This is a line from the movie The Ballad of Buster Scruggs:

(Buster Scruggs to the camera, supposedly to the viewer, before turning to face an opponent in a gunfight duel): Things have a way of escalating out here in the West with one thing leading to another, but I should be able to make pretty short work of this ramified old son-of-a-gun.

Dictionaries define ramify as to spread out, but I don't see how that can fit in this context. What does it mean here?

  • Have not seen the movie, but perhaps it means the old son-of-a-gun no longer has his wits about him, and so Buster Scruggs believes he can make short work of him. Commented Nov 18, 2018 at 17:42
  • Haven't seen the movie, but in westerns and spoofs of westerns there is the possibility that it is a malapropism. A plant "ramifies" into shoots or branches from a main stalk.
    – TimR
    Commented Nov 18, 2018 at 18:01

2 Answers 2


From Merriam-Webster:

Ramify has been part of English since the 15th century and is an offshoot of the Latin word for "branch," which is "ramus." English acquired several scientific words from "ramus," including "biramous" ("having two branches").

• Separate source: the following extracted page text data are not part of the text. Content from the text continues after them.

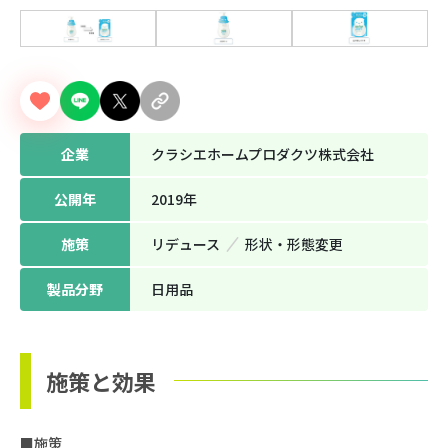
企業
クラシエホームプロダクツ株式会社
公開年
2019年
施策
リデュース
形状‧形態変更
製品分野
日用品
施策と効果
■施策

Another English word derived from "ramus" is the now obsolete ramage, meaning "untamed" or "wild." "Ramage" originated in falconry-it was initially used of young hawks that had begun to fly from branch to branch in trees.

I expect the person who wrote this particular vignette read the term "ramified" in some Old West novel or newspaper article and decided it would sound good in the script, even if the intended meaning is not quite correct. It's certainly rare enough that few would know what it meant out of context, but in the film we can (more or less) guess what Buster is saying about his opponent.

  • And what is he saying?
    – TimR
    Commented Nov 18, 2018 at 20:23
  • @Tᴚoɯɐuo Any word paired with "son of a gun" is likely to be some kind of aspersion. The exact meaning is unimportant.
    – Andrew
    Commented Nov 19, 2018 at 0:24
  • Based on the definition, a ramified old son-of-a-gun is a wild old son-of-a-gun. To analyze it further, wild could stand for erratic or unskilled. In other words, Buster Scruggs considers himself more skilled and in no danger of losing the duel. Commented Nov 19, 2018 at 2:00
  • @JasonBassford or just angry.
    – Andrew
    Commented Nov 19, 2018 at 2:12

Wright in his English Dialect Dictionary cites attestations for ramified where the word is used to refer to crops which are choked with a "rubbishy" growth. So the word could be a synonym for "worthless" or "no good"—an aspersion, as Andrew says in a comment above.